Mentiras que contamos do Philippe Besson (Astral Cultural, 2024) é um romance francês que nos conta a história de dois homens que se conhecem ainda na adolescência e iniciam um romance escondido, com data para terminar e nenhuma possibilidade de esquecimento. De forma tocante, o autor demonstra como o preconceito e a homofobia podem definir o destino das pessoas através da privação dos sentimentos e dos desejos. É um livro que prende o leitor em uma narrativa quase etérea e que ao mesmo tempo é angustiante e sensual.


A história parte do ponto em que Philippe, nosso narrador, é um homem adulto e um escritor de romances bem-sucedido. Ele está no saguão de um hotel, concedendo uma entrevista para uma jornalista sobre o lançamento de seu novo livro. De repente, sua atenção é desviada para um jovem que passa apressado, saindo do hotel. Ele então começa a chama-lo por um nome que o remete ao passado e se levanta bruscamente atrás do rapaz. Quando ele o alcança e toca seu ombro, somos transportados para o ano de 1984.

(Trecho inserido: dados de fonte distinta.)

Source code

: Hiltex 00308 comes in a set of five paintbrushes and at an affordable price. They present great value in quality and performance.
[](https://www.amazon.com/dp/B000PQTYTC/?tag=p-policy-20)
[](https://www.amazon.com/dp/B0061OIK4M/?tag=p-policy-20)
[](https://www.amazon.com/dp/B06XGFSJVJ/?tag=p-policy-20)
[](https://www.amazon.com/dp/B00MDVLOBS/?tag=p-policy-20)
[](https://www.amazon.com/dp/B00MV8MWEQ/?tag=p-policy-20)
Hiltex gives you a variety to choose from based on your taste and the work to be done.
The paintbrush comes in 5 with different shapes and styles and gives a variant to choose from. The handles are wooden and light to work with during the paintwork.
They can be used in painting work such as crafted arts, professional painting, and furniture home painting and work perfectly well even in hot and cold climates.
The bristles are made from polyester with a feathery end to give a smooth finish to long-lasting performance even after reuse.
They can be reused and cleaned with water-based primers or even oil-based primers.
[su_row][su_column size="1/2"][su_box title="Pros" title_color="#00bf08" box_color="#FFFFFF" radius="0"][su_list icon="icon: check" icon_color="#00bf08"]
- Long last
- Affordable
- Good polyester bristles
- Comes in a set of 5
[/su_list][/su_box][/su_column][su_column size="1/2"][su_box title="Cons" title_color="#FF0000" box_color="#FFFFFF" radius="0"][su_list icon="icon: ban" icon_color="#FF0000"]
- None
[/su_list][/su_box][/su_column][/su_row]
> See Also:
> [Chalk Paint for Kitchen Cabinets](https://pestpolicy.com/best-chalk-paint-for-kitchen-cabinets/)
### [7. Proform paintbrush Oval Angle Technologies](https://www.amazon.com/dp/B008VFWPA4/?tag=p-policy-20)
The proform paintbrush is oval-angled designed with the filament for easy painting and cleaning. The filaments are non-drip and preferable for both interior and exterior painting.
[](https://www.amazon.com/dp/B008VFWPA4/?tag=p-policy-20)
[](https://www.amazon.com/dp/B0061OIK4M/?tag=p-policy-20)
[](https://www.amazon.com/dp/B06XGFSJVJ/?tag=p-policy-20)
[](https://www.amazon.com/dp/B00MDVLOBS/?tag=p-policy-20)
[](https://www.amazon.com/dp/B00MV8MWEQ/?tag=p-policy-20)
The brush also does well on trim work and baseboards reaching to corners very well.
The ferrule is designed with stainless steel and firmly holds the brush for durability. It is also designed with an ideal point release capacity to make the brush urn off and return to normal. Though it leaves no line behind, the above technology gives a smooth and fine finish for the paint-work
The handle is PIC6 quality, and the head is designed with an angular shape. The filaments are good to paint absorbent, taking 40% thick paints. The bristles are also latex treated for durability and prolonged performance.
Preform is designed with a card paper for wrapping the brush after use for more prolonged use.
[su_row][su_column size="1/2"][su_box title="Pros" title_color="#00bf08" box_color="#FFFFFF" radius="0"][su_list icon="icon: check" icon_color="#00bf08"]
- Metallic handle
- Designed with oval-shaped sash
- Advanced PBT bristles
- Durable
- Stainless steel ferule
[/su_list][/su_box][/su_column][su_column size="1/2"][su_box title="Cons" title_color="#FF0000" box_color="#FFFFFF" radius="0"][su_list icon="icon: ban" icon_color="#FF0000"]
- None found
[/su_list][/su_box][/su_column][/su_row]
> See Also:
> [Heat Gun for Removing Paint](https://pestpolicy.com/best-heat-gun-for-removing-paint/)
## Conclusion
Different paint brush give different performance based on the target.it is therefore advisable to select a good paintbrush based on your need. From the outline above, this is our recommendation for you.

Philippe e Thomas são dois adolescentes no último ano da escola e pertencem a grupos completamente distintos. Philippe sempre sentiu uma forte atração por Thomas, que sempre chamou atenção por sua beleza, mas nunca ousou ter qualquer tipo de interação com ele, nem mesmo um cumprimento. Para além de sua beleza, algo que sempre chamou atenção para o rapaz era sua maneira mais observadora e silenciosa, mesmo quando estava cercado de seu grupo.

Até que um dia Philippe é surpreendido com uma aproximação de Thomas e um convite inusitado. Aceitando viver um “romance” às escondidas, um amor clandestino, Philippe vai se apegando ao nível de afeto que Thomas consegue dar e aos poucos vai descobrindo que a personalidade dele é moldada por “um medo de si mesmo, um medo do que ele”.

Ele me acaricia com mãos experientes, sabe o que precisa fazer. Morde meus quadris, meu peito. E geme. Ouço esse gemido que ele não conseguiu conter, que deixou escapar talvez sem perceber: isso me comove muito. Acho que já escrevi: nada me emociona mais do que esses momentos de abandono, de esquecimento de si mesmo.
A obra, principalmente na figura de Thomas, consegue nos levar a uma reflexão sobre um tipo de violência que por vezes se manifesta de maneira silenciosa e sutil, mas que possui um poder devastador sobre a construção da identidade, da subjetividade e dos afetos de um homem gay. Por conta de todo um histórico, que é afirmado todos os dias pelas convenções sociais, Thomas foi convencido de que seu afeto não pode sair dos porões.

Existe essa loucura de não podermos aparecer juntos. Loucura agravada neste caso pela situação (inédita) de nos encontrarmos no meio de uma reunião e termos que nos comportar como estranhos. Loucura de não poder demonstrar nossa felicidade. Uma palavra pobre, não é? Os outros têm esse direito e o exercem, não se privam dele. Isso os deixa ainda mais felizes, os enche de orgulho. Mas nós somos atrofiados, comprimidos, em nossa censura.
A melancolia dita o tom dessa obra, que coloca seus protagonistas em situações onde a reflexão sobre a própria identidade nos puxa para outros pensamentos sobre saúde mental, memória, sexo e sexualidade, felicidade, dor, privação, e principalmente sobre o fim e a devastação, para o bem e para o mal, do primeiro amor.